The legislature has proved it can be decisive on matters of core concern to the biggest bloc, the Shiite United Iraqi Alliance. When U.S. troops launched a raid near a Shiite shrine in Baghdad, parliament swiftly voted to ban U.S. troops from approaching the shrine. A decision to sue Al Jazeera for insulting Sistani was overwhelmingly approved after a brief debate.
But simple majority voting wouldn't resolve the so-called benchmark issues, even if a majority of votes could be mustered to pass the required laws, Iraqis say. Because the purpose of the laws is to stop the violence, consensus between all the factions is required for the laws to have a chance to succeed.
Most of the decision-making is therefore taking place behind closed doors, in bargaining sessions between the political and religious leaders who wield real power.
Will public accept compromise?
Many lawmakers say they are growing frustrated, too, and welcome the pressure from Washington as a means to hurry along the factions.
"Pressure from Washington is important and essential, but deadlines give the wrong message to Iraqis and terrorists," said Shiite lawmaker Abbas Bayati. "They tell the Iraqis the Americans will abandon them in the middle of nowhere, and they give the wrong message to terrorists, that they won this war.
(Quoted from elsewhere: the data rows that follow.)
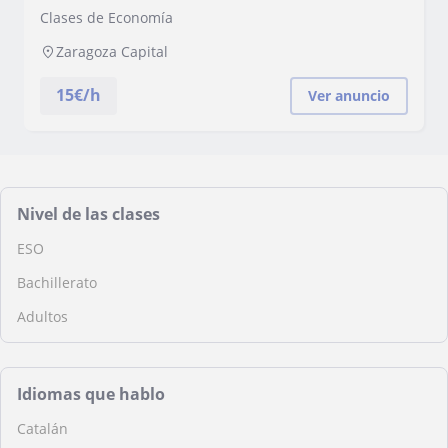
Clases de Economía
Zaragoza Capital
15
€/h
Ver anuncio
Nivel de las clases
ESO
Bachillerato
Adultos
Idiomas que hablo
Catalán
That is why the question of deadlines is a sword over our heads."
The Iraqi government, concerned at the prospect that the U.S. Congress could withdraw its support and force U.S. troops to be pulled home, has dispatched senior figures to Washington to try to persuade lawmakers there not to abandon Iraq.
Legislators also are starting to realize that they have to unite and overcome their differences or risk losing U.S. support altogether, said independent Shiite legislator Shatha al Musawi.
But the lawmakers also have to look to their constituents—the Sunnis, Shiites and Kurds who are dying daily on the streets and who also may be unwilling to accept the tough compromises required of their leaders if the laws are to be passed.
"The real obstacle is how to transfer this understanding to the street," Musawi said. "All the sides are going to have to admit they were wrong, and this is something that is very difficult for them."
Citation: Liz Sly. "U.S. Benchmarks Elude Iraq," The Chicago Tribune, 13 May 2007.